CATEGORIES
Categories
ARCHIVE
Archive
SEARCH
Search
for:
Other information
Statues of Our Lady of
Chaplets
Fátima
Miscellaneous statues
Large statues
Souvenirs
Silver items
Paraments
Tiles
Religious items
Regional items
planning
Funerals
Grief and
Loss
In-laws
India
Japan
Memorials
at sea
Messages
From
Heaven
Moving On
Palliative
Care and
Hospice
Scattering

# # # # #

Whenever a line of the data holds the string "items", pick that line out.

* _Solution to this problem_:
Silver items
Religious items
Regional items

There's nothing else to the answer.